LITERATURE C. Rossetti poetry analysis (unfinished)


Q. Explain how Rossetti describes/portrays death and loss in her poem ‘Song.’

 

Sentimentalized depictions of the unfortunate deaths of women, occupied many Pre-Raphaelite brotherhood paintings and poems. The well-known tales such as ‘The Lady of Shallot’ turn women into objects, to be toyed with and manipulated. They place women at the servitude of the man in their lives. These works originate mostly from a male vantage point. Christina Rossetti provides a unique counter argument to these works that surrounded the sum total of her life in her poem ‘Song.’ Here Rossetti uses an Iambic Tri-meter structure (which is mostly used in the dramatic forms of comedy and tragedy, and are/was used mainly for the verses that were/are "spoken" by a character from the dialogue rather than the vocal passages themselves) to voice the inner most thoughts of a dying Victorian woman, as though possibly in response to her brother, Dante Gabriel’s poem “The Blessed Damosel” in which a bereaved male whom is envisioning his dead beloved grieving for him in heaven, not long after she has passed. D. Gabriel’s poem is also written as an iambic tri-meter (but alternates between tri-meter and tetrameter) which consequently, is a common psychological pattern occurring subconsciously when responding or connecting with/to another individual in order to create a ‘common or relatable ground’ explaining both the context of each poem; wanting to connect with the dead/dying and the siblings response to each other; trying to understand death personally and romantically.

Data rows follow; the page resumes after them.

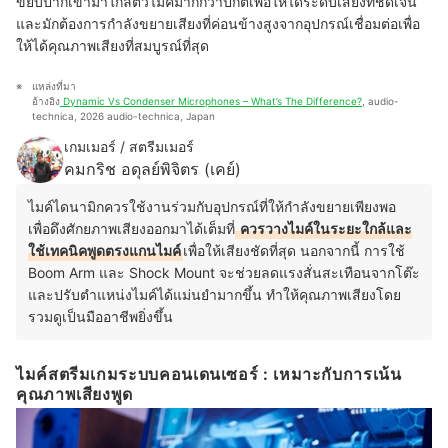
ขยับปากเข้ามาใกล้ตัวไมค์มากกว่าปกติเพื่อให้ได้ระดับเสียงที่ชัดเจน
และมักต้องการกำลังขยายเสียงที่ค่อนข้างสูงจากอุปกรณ์เชื่อมต่อเพื่อ
ให้ได้คุณภาพเสียงที่สมบูรณ์ที่สุด
แหล่งที่มา
อ้างอิง
 Dynamic Vs Condenser Microphones – What’s The Difference?
, audio-
technica, 2026 audio-technica, Japan
เกมเมอร์ / สตรีมเมอร์
คมกริช อดุลย์พิจิตร (เคย์)
ไมค์ไดนามิกควรใช้งานร่วมกับอุปกรณ์ที่ให้กำลังขยายเพียงพอ
เพื่อดึงศักยภาพเสียงออกมาได้เต็มที่
ควรวางไมค์ในระยะใกล้และ
ใช้เทคนิคพูดตรงแกนไมค์
เพื่อให้เสียงชัดที่สุด นอกจากนี้ การใช้
Boom Arm และ Shock Mount จะช่วยลดแรงสั่นสะเทือนจากโต๊ะ
และปรับตำแหน่งไมค์ได้แม่นยำมากขึ้น ทำให้คุณภาพเสียงโดย
รวมดูเป็นมืออาชีพยิ่งขึ้น
ไมค์สตรีมเกมระบบคอนเดนเซอร์ : เหมาะกับการเน้น
คุณภาพเสียงพูด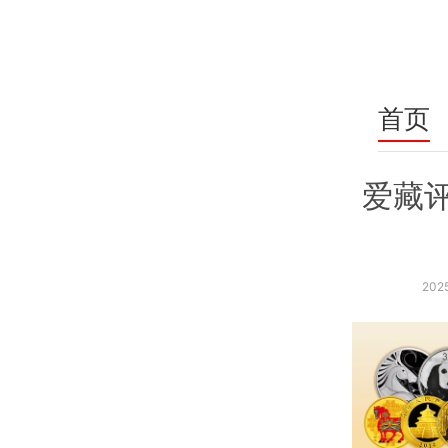
首页
爱藏
2025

Rossetti’s female character in ‘Song’ feels little pain or loss but rather seeks peace for both gender characters. Rossetti paints a picture destitute of human earthly desire, in fact characterised by ambivalence. The woman does not languish endlessly for her lover; she states that “Haply [she] may remember/Haply [she] may forget” and that she too will forget her lover in time. There is a marked amount of repetition in ‘Song’, for example, whilst the first verse ends, ‘And if thou wilt, remember, / And if thou wilt, forget (lines 7-8), and the second ends ‘Haply I remember, / And haply may forget’ (lines 15-16). By prefacing the words ‘forget’ and ‘remember ' in the same way in both occurrences, there is a blurring of the distinction between memory and forgetfulness. Additionally, the beginning three lines in the second verse begin, ‘I shall not' (lines 9-11). The repetition of this expression highlights the transformation of the speaker's senses after death. The character is no longer able to ‘see', ‘feel', or ‘hear' the earthly pleasures (that overtake the imagery in the majority of Rossetti’s poetry) but rather, their concerns will shift away from the earthly environment. Lines 7-8 at first glance, seem to state the dying woman’s unwillingness to have her upcoming death trouble her beloved. These lines may be seen to incorporate a stereotypical Victorian view of the expected female selflessness.